Les trois auteurs ont ainsi pu écouter leurs textes lus par les comédiens, et échanger entre eux et avec des personnes extérieures constituant un auditoire expérimental et bienveillant. "Parfois l'inconscient travaille quand nous écrivons et nous ne percevons pas des choses écrites. Confronter son texte à la lecture permet de rencontrer ce qui a pu nous échapper", témoigne l'autrice Christine Dumont-Léger. "Et de s'interroger, poursuit-elle : Pourquoi ce mot ? pourquoi ce rythme ?"
Belvédère s'inscrivant dans le cadre d'Écritures plurielles – dispositif créé en 2020 réunissant une trentaine de tiers-lieux ou de librairies indépendantes sur tout le territoire néo-aquitain pouvant mettre à disposition des salles, du matériel, et relier auteurs et acteurs sur place –, chacune des sessions de deux jours se déroule dans un lieu différent. La Distillerie a donc accueilli la première séance quelques jours avant la Métive, à Moutier-d'Ahun (23), avec trois autres autrices. "Une rencontre formidable avec des personnes pleinement engagées dans ce processus critique", se remémore Marie Pierre Bésanger. "Je retiens notamment la lecture de passages du prochain livre d'Élisa Tixen à partir de laquelle nous lui avons proposé de faire parler un personnage à la première plutôt qu'à la troisième personne, une piste créative qu'elle n'avait pas encore envisagée."
"Belvédère m'a ouvert des perspectives et en même temps m'a recentrée sur mes choix rédactionnels."
"J'ai postulé à Belvédère afin de vérifier les trois voix de mon manuscrit," explique Élisa Tixen. "Finalement, l'exercice m'a fait retravailler les points de vue narratifs. Je ne m'attendais pas à un tel impact sur le texte, modifiant même l'histoire, l'intrigue.
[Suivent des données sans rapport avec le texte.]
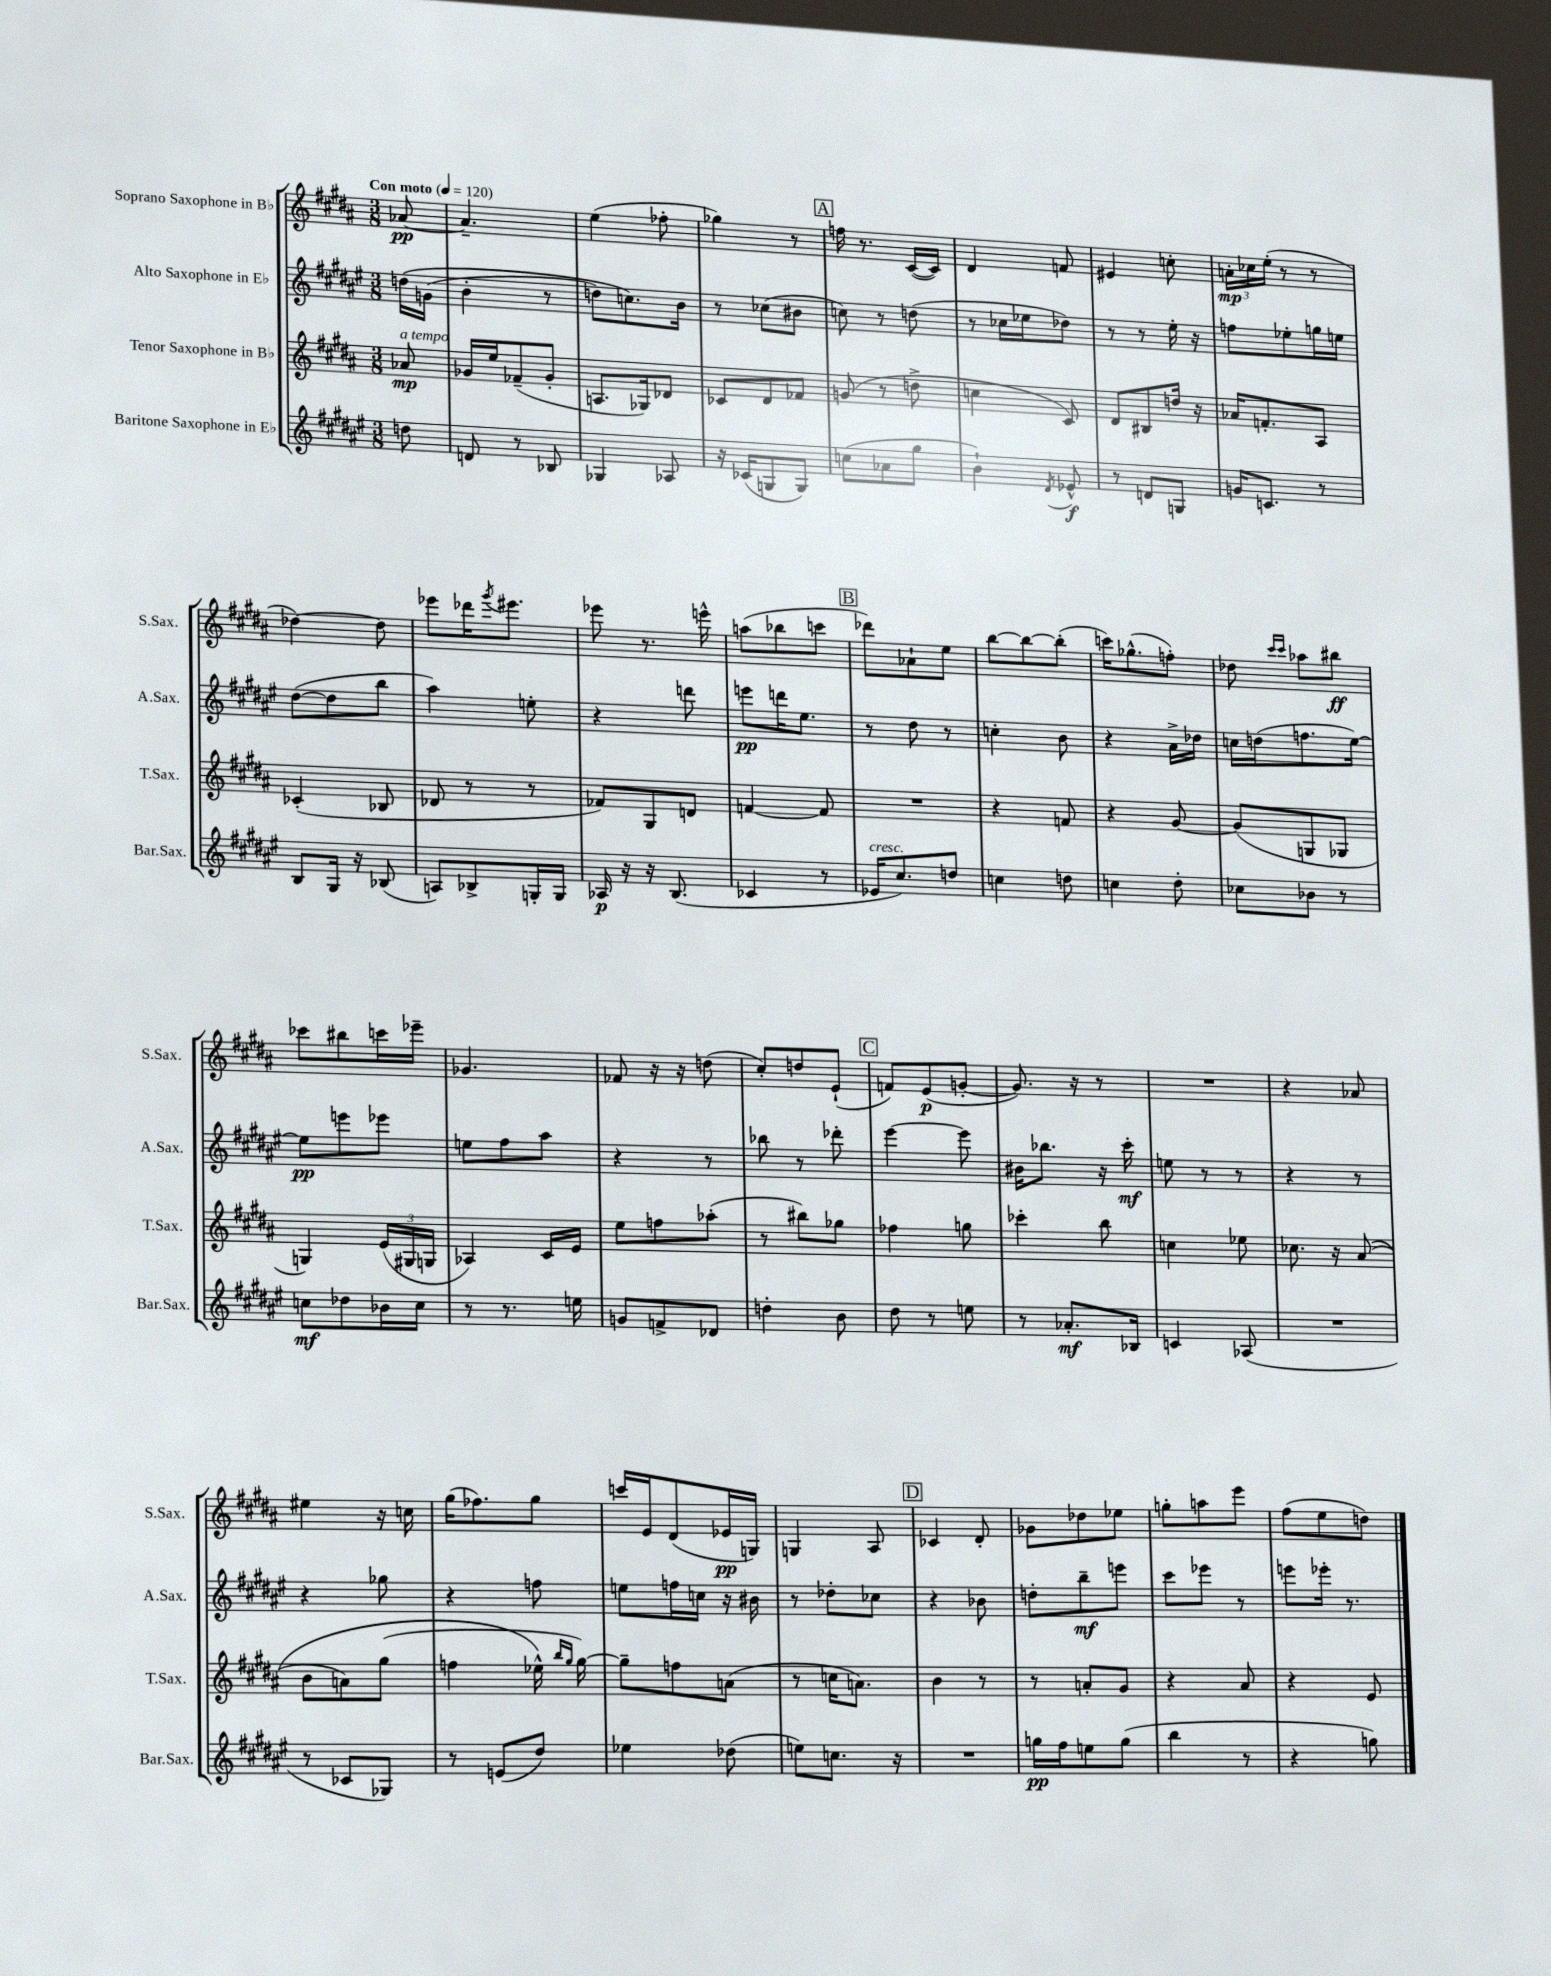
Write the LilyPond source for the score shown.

<<
\new StaffGroup <<
\new Staff = "s0" \with { instrumentName = "Soprano Saxophone in Bb" shortInstrumentName = "S.Sax." } {
    \clef treble \key b \major \numericTimeSignature \time 3/8 \partial 8 \tempo "Con moto" 4 = 120
    aes'8~\pp |
    aes'4.-- |
    e''4( fes''8-. |
    ges''4) r8 |
    \mark \markup { \box "A" } f''16 r8. cis'16~( cis'16) |
    dis'4 f'8 |
    eis'4 c''8-. |
    \tuplet 3/2 { a'16-.\mp ces''16 e''16-.( } r8 r8 |
    des''4~) des''8 |
    ees'''8 des'''16 \acciaccatura { gis'''8 } eis'''8. |
    ees'''8 r8. e'''16-^ |
    a''8( bes''8 c'''8 |
    \mark \markup { \box "B" } des'''8) aes'8-! e''8 |
    b''8~ b''8~ b''8-.( |
    c'''16) ges''8.-^( f''8-.) |
    des''8 \grace { cis'''16 cis'''16 } aes''8 bis''8\ff |
    ces'''8 bis''8 c'''16 ees'''16-- |
    ges'4. |
    fes'8 r16 r16 d''8( |
    cis''8-.) d''8 e'8-!( |
    \mark \markup { \box "C" } f'8) e'8\p( g'8~-. |
    g'8.) r16 r8 |
    R4. |
    r4 aes'8 |
    eis''4 r16 c''16 |
    gis''16( fes''8.) gis''8 |
    c'''16 e'16 dis'8( ees'16\pp g16) |
    g4 ais8 |
    \mark \markup { \box "D" } ces'4 dis'8-. |
    ges'8 des''8 ees''8 |
    g''8-. a''8 e'''8 |
    fis''8( e''8 d''8) \bar "|." |
}
\new Staff = "s1" \with { instrumentName = "Alto Saxophone in Eb" shortInstrumentName = "A.Sax." } {
    \clef treble \key fis \major \numericTimeSignature \time 3/8 \partial 8
    d''16\( g'16( |
    b'4-. r8 |
    d''8) c''8.\) b'16 |
    r8 ces''8( bis'8 |
    \mark \markup { \box "A" } c''8) r8 d''8( |
    r8 ces''16 ees''16 des''8) |
    r8 r8 eis''16-. r16 |
    f''8 ees''8-. g''16 e''16 |
    dis''8~( dis''8 b''8 |
    ais''4) e''8-. |
    r4 d'''8 |
    e'''8\pp d'''16 eis''8. |
    \mark \markup { \box "B" } r8 dis''8 r8 |
    c''4-. b'8 |
    r4 ais'16-> des''16 |
    c''16 d''16( f''8. eis''16~) |
    eis''8\pp e'''8 ees'''8 |
    e''8 fis''8 ais''8 |
    r4 r8 |
    bes''8 r8 des'''8-. |
    \mark \markup { \box "C" } eis'''4~ eis'''8 |
    bis'16 bes''8. r16 cis'''16-.\mf |
    e''8 r8 r8 |
    r4 r8 |
    r4 ges''8 |
    r4 f''8 |
    e''8 f''16 c''16 r16 bis'16 |
    r8 des''8-. ces''8 |
    \mark \markup { \box "D" } r4 bes'8 |
    d''8-. b''8--\mf e'''8 |
    cis'''8 ees'''8 r8 |
    e'''8 ees'''16-. r8. \bar "|." |
}
\new Staff = "s2" \with { instrumentName = "Tenor Saxophone in Bb" shortInstrumentName = "T.Sax." } {
    \clef treble \key b \major \numericTimeSignature \time 3/8 \partial 8
    aes'8\mp^\markup { \italic "a tempo" } |
    ges'16 e''16 fes'8--( ges'8-. |
    a8. ges16) des'8 |
    ces'8 dis'8 fes'8 |
    \mark \markup { \box "A" } g'8( r8 d''8-> |
    c''4 cis'8) |
    dis'8 bis8 d''16 r16 |
    aes'16 f'8.-. ais8 |
    ces'4-.( bes8 |
    des'8 r8 r8 |
    fes'8) gis8 d'8 |
    f'4~ f'8 |
    \mark \markup { \box "B" } R4. |
    r4 f'8 |
    r4 gis'8~ |
    gis'8( g8 ges8 |
    g4) \tuplet 3/2 { e'16( gis16 g16 } |
    aes4) cis'16 e'16 |
    e''8 f''8 aes''8-.( |
    r8 bis''8) ges''8 |
    \mark \markup { \box "C" } fes''4 g''8 |
    ces'''4-. b''8 |
    c''4 ees''8 |
    ces''8. r16 ais'8(\( |
    b'8 a'8) gis''8( |
    f''4 ees''16-^\) \grace { b''16 gis''16 } gis''16~) |
    gis''8-- f''8 a'8( |
    r8 c''16 a'8.) |
    \mark \markup { \box "D" } b'4 r8 |
    r8 a'8-. gis'8 |
    r4 ais'8 |
    r4 e'8 \bar "|." |
}
\new Staff = "s3" \with { instrumentName = "Baritone Saxophone in Eb" shortInstrumentName = "Bar.Sax." } {
    \clef treble \key fis \major \numericTimeSignature \time 3/8 \partial 8
    d''8 |
    d'8 r8 bes8 |
    ges4 aes8 |
    r16 ces'16( g8 g8) |
    \mark \markup { \box "A" } c''8( aes'8 gis''8 |
    b'4-!) \acciaccatura { dis'8 } ees'8-^\f |
    r8 d'8 g8 |
    g'16 c'8. r8 |
    b8 gis16 r16 bes8( |
    a8) bes8-> g16-. g16 |
    aes16\p r16 r16 b8.( |
    ces'4 r8 |
    \mark \markup { \box "B" } ees'16^\markup { \italic "cresc." } cis''8.) d''8 |
    c''4 d''8 |
    c''4 dis''8-. |
    ces''8 bes'8 r8 |
    c''8\mf des''8 bes'16 c''16 |
    r8 r8. e''16 |
    g'8 f'8-> des'8 |
    d''4-. b'8 |
    \mark \markup { \box "C" } dis''8 r8 e''8 |
    r8 aes'8.-.\mf bes16 |
    c'4 aes8( |
    R4. |
    r8 ces'8 ges8) |
    r8 e'8( dis''8) |
    ees''4 des''8( |
    e''8) c''8. r16 |
    \mark \markup { \box "D" } R4. |
    g''16\pp fis''16 e''8 g''8( |
    b''4 r8 |
    r4 g''8) \bar "|." |
}
>>
>>
\layout { \context { \Score \remove "Bar_number_engraver" } }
Je suis sortie de cet atelier avec de nombreuses interrogations sur mon positionnement : mon texte – un thriller, mélange de mauvais genres –, doit-il être un roman populaire ou bien davantage un écrit littéraire ?" En résidence d'écriture à Francfort les semaines suivantes, dans le cadre du partenariat entre la Région Nouvelle-Aquitaine et le Land Hesse, Élisa "a pu faire des choses inattendues sur le texte à partir de la mise en voix." Et de conclure : "Belvédère m'a ouvert des perspectives et en même temps m'a recentrée sur mes choix rédactionnels."
Ouvert aux auteurs ayant publié à compte d’éditeur au moins un titre lors des cinq dernières années, aucun contrat d’édition n'étant demandé pour le texte en cours d’écriture, Belvédère donnera lieu à une troisième session début décembre à l'Avant-Scène, à Cognac (16). Forts de leur succès, d'autres ateliers seront proposés en 2022.
Écritures plurielles, écritures nouvelles
Une proposition innovante et inédite a vu le jour en 2020 : le réseau Écritures plurielles, écritures nouvelles. Pour répondre aux différents besoins exprimés par les auteurs lors des concertations de 2017 – notamment celui de rompre l’isolement de l’écriture, le désir d’échanger sur un texte en cours ou encore la nécessité de disposer ponctuellement d’une salle ou d’outils informatiques – ALCA a coordonné la mise en réseau d’une trentaine de tiers-lieux ou de librairies indépendantes sur tout le territoire néo-aquitain. Les membres de ce réseau peuvent mettre à disposition des salles, du matériel, et sont présents pour répondre aux interrogations de territoires, mettre en relation auteurs et acteurs sur place, etc.
Tous les auteurs vivant dans la région, ayant publié au moins un livre à compte d’éditeur (papier et/ou numérique), bénéficiant d’un contrat à compte d’éditeur ou d’une lettre d’engagement pour un projet de création littéraire en cours, sont concernés par cette proposition.
Pour s'inscrire au dispositif, il suffit de contacter l'une des interlocutrices du pôle Création et vie littéraire d'ALCA. Le coût de location des lieux identifiés dans le réseau est pris en charge par ALCA, dans la limite de 100 € par auteur.